Puritan Board Freshman
Brothers and sisters,

Suppose a single man or woman desired to be married and have children but never ended up marrying. Even if they had the ability to work at home and provide for two, would it be unadvisable to adopt?

I'm not thinking of anyone in particular as I ask this question. I'm just musing.
 
Could they be a mother and a father at the same time? I don't think so. I am not sure how the ramifications would be different than those from broken households.
 
When I was sending Ethiopian babies for adoption, I saw a number of single Moms adopting---one of them had multiple kids. Generally agencies allow single females to adopt but not single males because of the risk of pedophilia. I was not able to follow any of these adoptions long-term. In one case, a young woman was approaching 30, always wanted to be a mother, but never met anyone suitable. Her parents supported her adoption, allowing her to be a stay-at-home mother for some months. I personally think it is a good idea, particularly if there is a large extended family so that uncles and cousins can be father-figures.
 
Of course it is ideal for children to be reared in Christian households with mothers and fathers, but in our fallen world, this is not always possible. Even traditional "nuclear" families are devastated by untimely deaths that leave husbands and wives widowed.

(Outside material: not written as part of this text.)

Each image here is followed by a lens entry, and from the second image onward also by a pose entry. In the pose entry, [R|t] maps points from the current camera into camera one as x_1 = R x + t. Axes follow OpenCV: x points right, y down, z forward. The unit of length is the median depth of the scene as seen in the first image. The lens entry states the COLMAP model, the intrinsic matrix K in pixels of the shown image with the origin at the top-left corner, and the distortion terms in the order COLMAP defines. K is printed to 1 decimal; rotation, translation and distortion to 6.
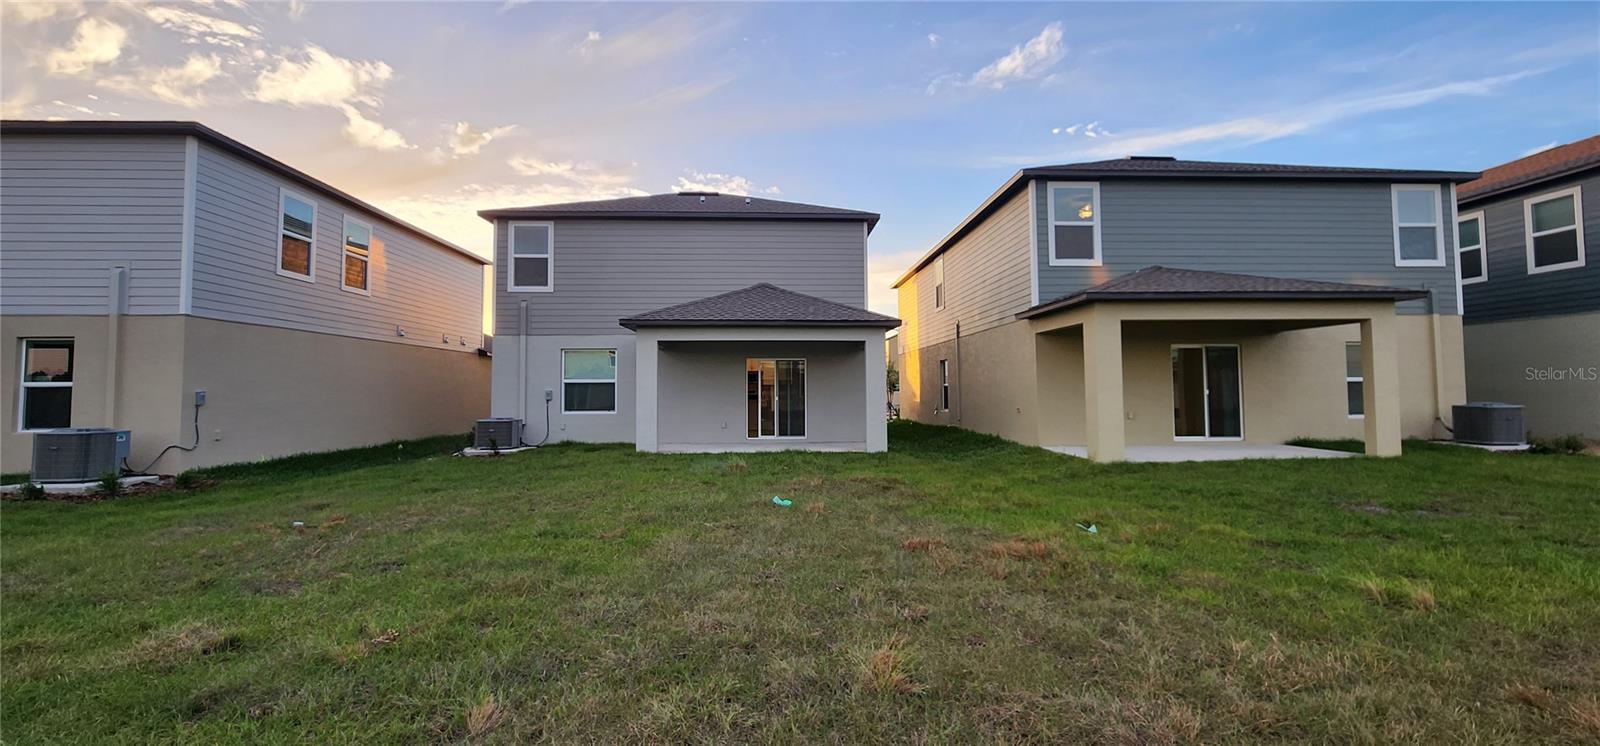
lens RADIAL K [[656.9, 0, 801.8], [0, 656.9, 360.7], [0, 0, 1]] dist [0.001768, -0.003435]
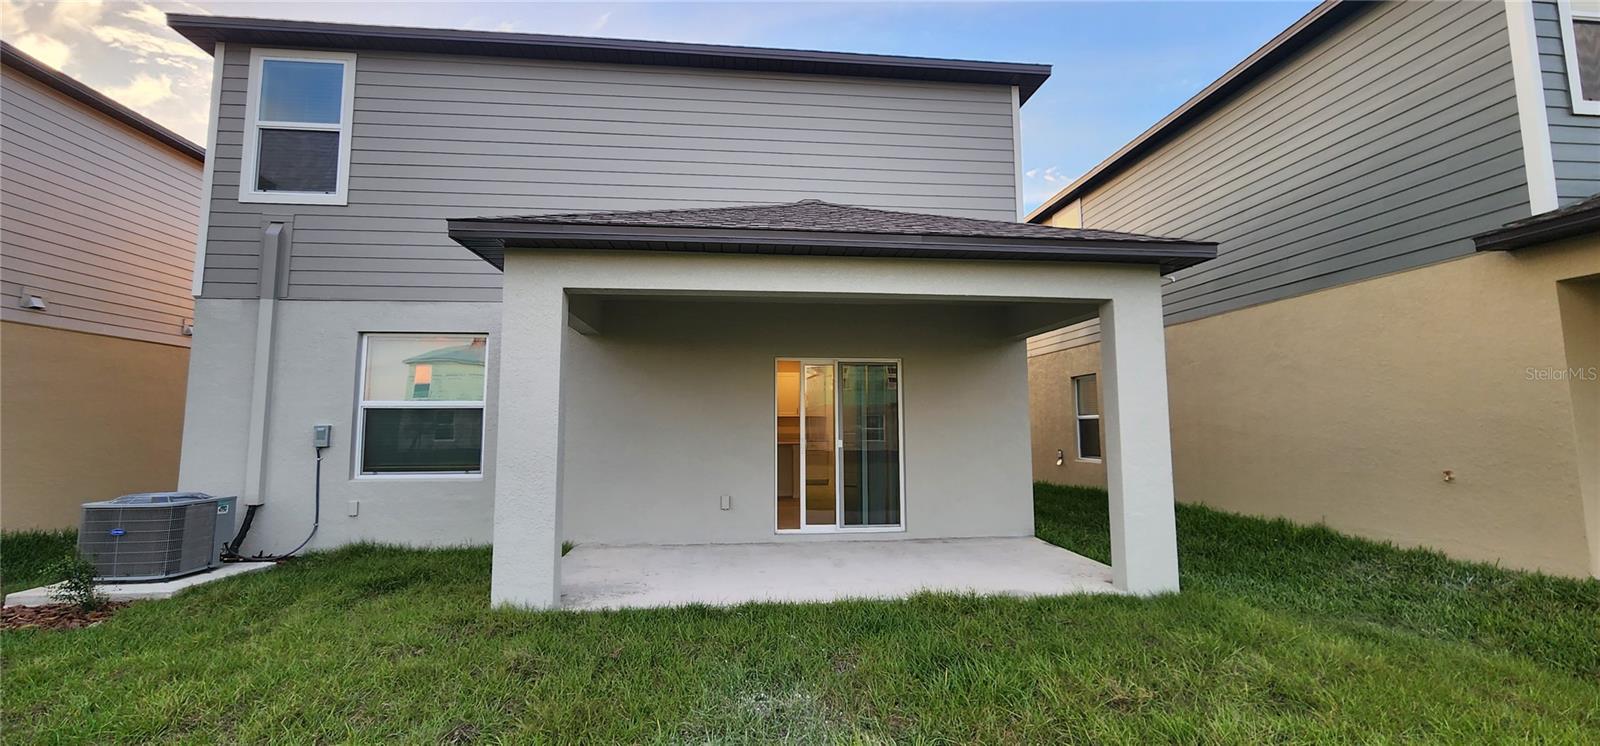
lens RADIAL K [[656.9, 0, 801.8], [0, 656.9, 360.7], [0, 0, 1]] dist [0.001768, -0.003435]
pose [[0.998812, 0.006169, 0.048331, -0.089785], [-0.003576, 0.998559, -0.053553, 0.024396], [-0.048592, 0.053317, 0.997395, 0.546818]]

Yes, I would say that it is better for a Christian husband-wife duo to adopt children than a single Christian*, but is it better for children to remain in orphanages than be adopted by the latter who may genuinely care for these childrens' souls?

And yet I still hesitate to definitively say that I think it's perfectly fine. Are there any passages in Scripture that might shed light on this?

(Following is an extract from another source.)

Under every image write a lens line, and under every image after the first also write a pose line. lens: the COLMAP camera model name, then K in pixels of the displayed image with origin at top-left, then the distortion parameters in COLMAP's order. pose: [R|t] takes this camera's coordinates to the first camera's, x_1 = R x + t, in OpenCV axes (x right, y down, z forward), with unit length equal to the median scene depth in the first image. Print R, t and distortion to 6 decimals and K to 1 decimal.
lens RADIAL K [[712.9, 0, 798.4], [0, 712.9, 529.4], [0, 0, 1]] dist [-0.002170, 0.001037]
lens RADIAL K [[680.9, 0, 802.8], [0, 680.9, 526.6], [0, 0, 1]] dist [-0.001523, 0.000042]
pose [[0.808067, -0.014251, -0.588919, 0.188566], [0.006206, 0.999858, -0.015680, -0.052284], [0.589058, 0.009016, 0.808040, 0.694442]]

*I meant to put "Christian" in my OP.
 
Single Christian women throughout history have done a great deal in society to care for orphans and others in need (in Protestant recent history, think of Helen Rosaveare who worked with orphans -- many of whom, if I'm remembering what I read, called/thought of her as 'mom': you don't have to found a whole orphanage to mother orphans). I would maybe speak to your pastor about it if you have a desire? I think any single mom would need support from a community in various ways. But I don't see anything in Scripture that precludes it? -- and singleness is often a gift that allows one to focus on needs that exist outside of usual family structures. The church very much needs the ministry of its singles in world, quite as much as the married.
 
Then you have a treat in store :)

Re: Scriptures: in principle, I think the fact that Lydia is spoken of in terms of a spiritual head of a household (Acts 16:15) would lend support to the work of single women with orphans? The principle being that single Christian women in a position to do so are able to be (even spiritually) responsible for others in the home, in the ways a particular culture allows. Our culture allows single women to care for children by adoption: Lydia's might not have allowed her to adopt (men usually adopted men in Roman culture: I'm not sure if that was true throughout the empire?) -- but her household may have included slaves, which we hold to be far from ideal! So Lydia had an opportunity to share the gospel through the same societal structures that others were abusing (v. 16).

It's not unusual in reformed circles that a single woman would be supported to go to a foreign country and work with orphans as they are able to do there: but orphans everywhere need care and proportionally few single Christian women can go to a foreign country. There is elder oversight/care on the mission field or at home, in a reformed setting. Maybe it's not a wise option for a particular woman or in the case of a particular child, but the same can be said of adoption for married couples.

I think it should be about sharing the gospel and the need of the child though, not primarily about the need of the single woman. If we are seeking to meet our own needs in such matters, it will easily end in the same restless, hungry heartache with which it began, only perhaps compounded -- adoption can bring some specially brutal struggles. I have observed a few times that women who need children to be happy are not happy with children (I say this as someone who knows that struggle inside out). As mothers they still have to learn to find contentment in Christ. Whereas women I know who've learned to find joy in Christ without children, and despite that ongoing pain, have been joyful moms -- in spite of new difficulties.